Allow your kids to choose the vegetables they want for dinner. Research shows that when kids are given the opportunity to choose their vegetables, they will eat as much as 80% more. If you get in a rut, eating the same old vegetable every night, see the other tips below to try to increase the choices your kids suggest.
2. “If you want me to eat them, you’ve got to fix ‘em the way I like them.”
Many vegetables are bitter to kids (and adults). It may be the flavonoids and minerals naturally present in vegetables that give them a bitter taste (but are also responsible for their health-promoting abilities). Try kale, Brussels sprouts, broccoli, bok choy, collard greens, and other bitter veggies with a sauce or a healthy fat. The fat sometimes helps to counteract the bitter flavor.
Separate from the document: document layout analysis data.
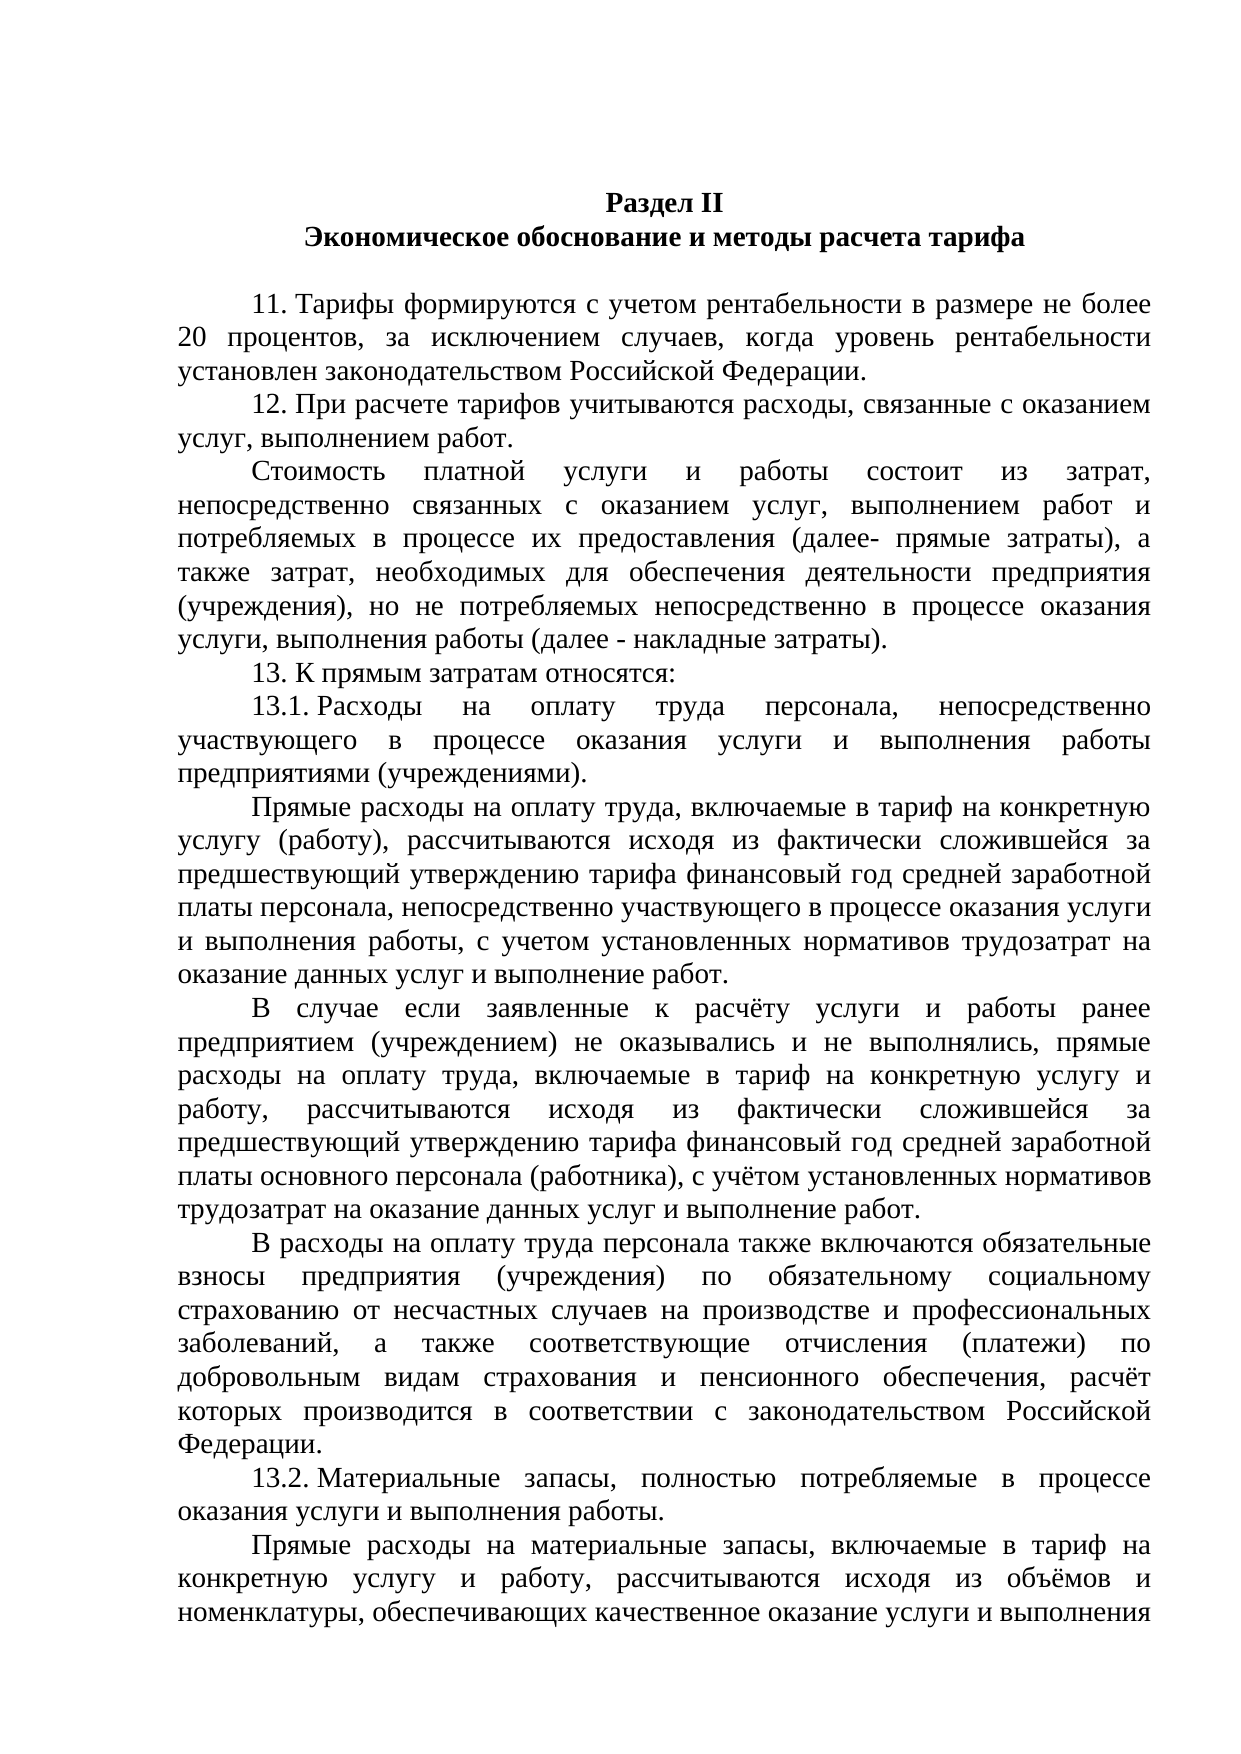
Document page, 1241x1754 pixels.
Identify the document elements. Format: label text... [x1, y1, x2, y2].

text 12. При расчете тарифов учитываются расходы, связанные с оказанием услуг, выполнением работ. [177, 386, 1152, 453]
text Экономическое обоснование и методы расчета тарифа [177, 219, 1152, 252]
text 13.2. Материальные запасы, полностью потребляемые в процессе оказания услуги и выполнения работы. [177, 1460, 1152, 1527]
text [177, 1527, 1152, 1627]
text Прямые расходы на оплату труда, включаемые в тариф на конкретную услугу (работу), рассчитываются исходя из фактически сложившейся за предшествующий утверждению тарифа финансовый год средней заработной платы персонала, непосредственно участвующего в процессе оказания услуги и выполнения работы, с учетом установленных нормативов трудозатрат на оказание данных услуг и выполнение работ. [177, 789, 1152, 990]
text Стоимость платной услуги и работы состоит из затрат, непосредственно связанных с оказанием услуг, выполнением работ и потребляемых в процессе их предоставления (далее- прямые затраты), а также затрат, необходимых для обеспечения деятельности предприятия (учреждения), но не потребляемых непосредственно в процессе оказания услуги, выполнения работы (далее - накладные затраты). [177, 453, 1152, 655]
text 13. К прямым затратам относятся: [177, 655, 1152, 688]
text В случае если заявленные к расчёту услуги и работы ранее предприятием (учреждением) не оказывались и не выполнялись, прямые расходы на оплату труда, включаемые в тариф на конкретную услугу и работу, рассчитываются исходя из фактически сложившейся за предшествующий утверждению тарифа финансовый год средней заработной платы основного персонала (работника), с учётом установленных нормативов трудозатрат на оказание данных услуг и выполнение работ. [177, 990, 1152, 1225]
text 11. Тарифы формируются с учетом рентабельности в размере не более 20 процентов, за исключением случаев, когда уровень рентабельности установлен законодательством Российской Федерации. [177, 286, 1152, 386]
text 13.1. Расходы на оплату труда персонала, непосредственно участвующего в процессе оказания услуги и выполнения работы предприятиями (учреждениями). [177, 688, 1152, 789]
text В расходы на оплату труда персонала также включаются обязательные взносы предприятия (учреждения) по обязательному социальному страхованию от несчастных случаев на производстве и профессиональных заболеваний, а также соответствующие отчисления (платежи) по добровольным видам страхования и пенсионного обеспечения, расчёт которых производится в соответствии с законодательством Российской Федерации. [177, 1225, 1152, 1460]
text Раздел II [177, 185, 1152, 219]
3. “Try, try, and try again.”
You’ve probably already heard this, but it bears repeating. You have to expose your child to a new vegetable many, many times (as many as 12 to 15 times) before they’ll eat it. Don’t make a fuss. Just put the vegetable on their plate and encourage them to take one bite. Be patient.
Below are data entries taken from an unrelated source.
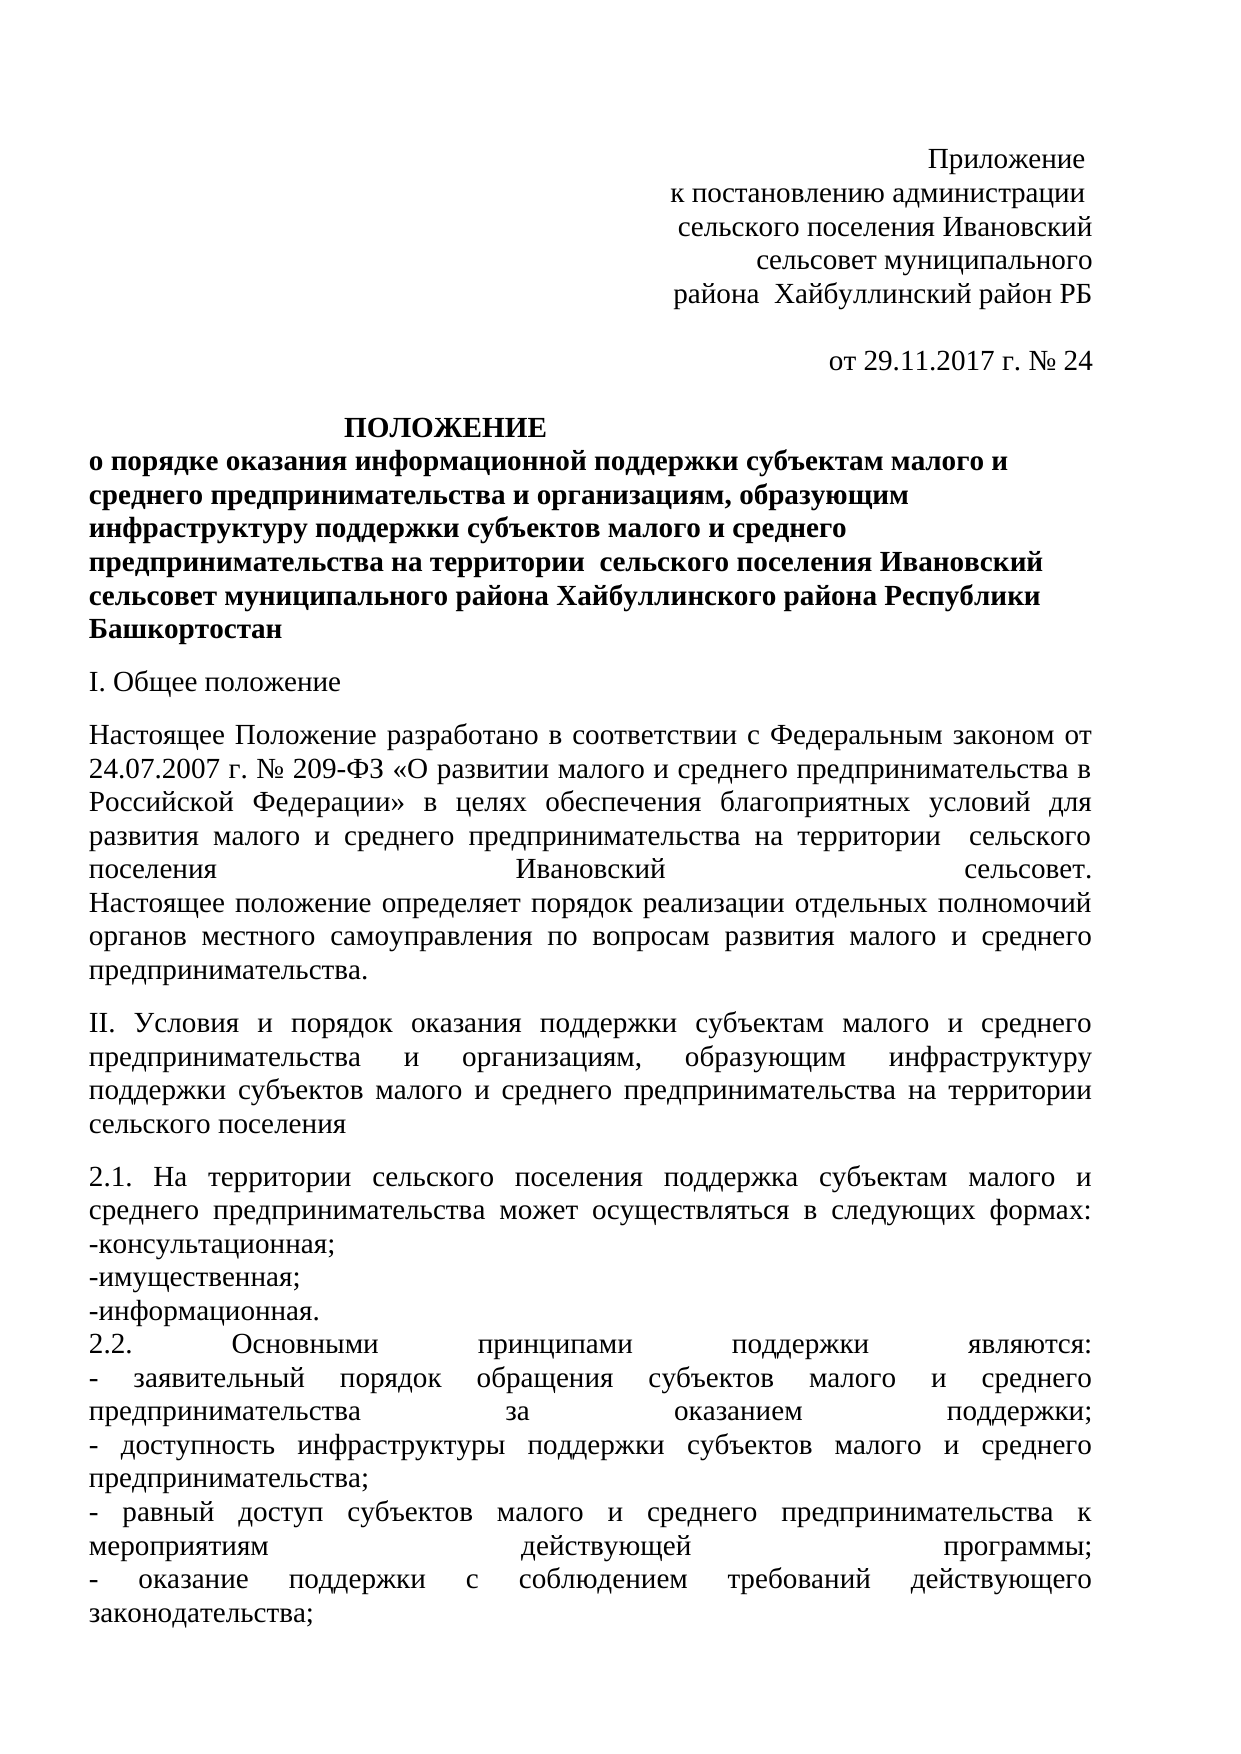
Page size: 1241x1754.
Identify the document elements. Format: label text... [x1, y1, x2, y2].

text района Хайбуллинский район РБ [89, 276, 1092, 309]
text ПОЛОЖЕНИЕ о порядке оказания информационной поддержки субъектам малого и среднего предпринимательства и организациям, образующим инфраструктуру поддержки субъектов малого и среднего предпринимательства на территории сельского поселения Ивановский сельсовет муниципального района Хайбуллинского района Республики Башкортостан [89, 376, 1092, 645]
text Приложение к постановлению администрации сельского поселения Ивановский [89, 142, 1092, 242]
text Настоящее Положение разработано в соответствии с Федеральным законом от 24.07.2007 г. № 209-ФЗ «О развитии малого и среднего предпринимательства в Российской Федерации» в целях обеспечения благоприятных условий для развития малого и среднего предпринимательства на территории сельского поселения Ивановский сельсовет. Настоящее положение определяет порядок реализации отдельных полномочий органов местного самоуправления по вопросам развития малого и среднего предпринимательства. [89, 717, 1092, 986]
text 2.1. На территории сельского поселения поддержка субъектам малого и среднего предпринимательства может осуществляться в следующих формах: -консультационная; -имущественная; -информационная. 2.2. Основными принципами поддержки являются: - заявительный порядок обращения субъектов малого и среднего предпринимательства за оказанием поддержки; - доступность инфраструктуры поддержки субъектов малого и среднего предпринимательства; - равный доступ субъектов малого и среднего предпринимательства к мероприятиям действующей программы; - оказание поддержки с соблюдением требований действующего законодательства; [89, 1159, 1092, 1628]
text от 29.11.2017 г. № 24 [89, 309, 1092, 376]
text II. Условия и порядок оказания поддержки субъектам малого и среднего предпринимательства и организациям, образующим инфраструктуру поддержки субъектов малого и среднего предпринимательства на территории сельского поселения [89, 1005, 1092, 1139]
text сельсовет муниципального [89, 242, 1092, 276]
text I. Общее положение [89, 664, 1092, 698]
4. “What if I prefer canned, frozen or juice instead of fresh?”
All forms of vegetables count toward the total amount of veggies needed for a day. How much should kids eat? 1-1/2 cups for boys or girls 4 to 8; 2 cups for girls 9 to 13; 2-1/2 cups for boys 9 to 13 and girls 14 to 18; and 3 cups for boys 14 to 18. Fresh, frozen, canned, or 100% juice – they all count. Your kid may prefer raw spinach over cooked or cooked broccoli over raw. Try veggies in different forms. It’s best to rinse canned veggies to reduce the sodium as much as 40% and to limit juice to 8 ounces a day.
5. “Let me help.”
Allow your kids to help with age-appropriate veggie prep. Whether it’s peeling carrots, washing lettuce, or mixing ingredients together for a salad, little hands can help. As they get more involved with the food, their interest in it increases and, hopefully, their desire to try it or eat it.
6. “If I grow it, I might eat it.”
Start a vegetable garden or grow just a few seeds in pots or take your children to a community garden so they can see how vegetables grow. I’ve seen numerous kids involved in a school gardens that want to eat the arugula, sweet turnips, or radishes that they helped to grow and harvest.
7. “Make it fun!”
Get creative. Make food into different shapes or make a face out of several. For example, make your own potato head on a plate by topping a baked potato (or sweet potato) with broccoli or cauliflower florets for hair, sliced olives for eyes, halved cherry tomatoes for cheeks, and a green bell pepper mouth. Or, stand broccoli trees in a mound of mashed potatoes.
8. “Make it easier to eat more veggies.”
Keep washed, peeled, and trimmed veggies within easy reach when your child opens the refrigerator door. Or, keep cherry tomatoes on the counter. Serve with dips, hummus or peanut butter.
9. “Let me see you eat it.”
Parents and caregivers need to set a good example by eating their vegetables, too. Ninety percent of us do not eat the recommended amount of veggies each day, so most of us need to make a concerted effort to do a better job. If kids see you eating vegetables with every meal, you’ll be setting a good role model for them.
10. “Pair it with something I like.”
Sometimes it works to pair a familiar food that your children already like with a new, unfamiliar food. For example, if putting together a vegetable tray, include some sliced bell pepper or jicama or something new with favorites, such as carrots and celery. Peer pressure also works. If you have one of your kid’s friends over and they eat a certain vegetable, you own kid may feel the need to at least try the new food.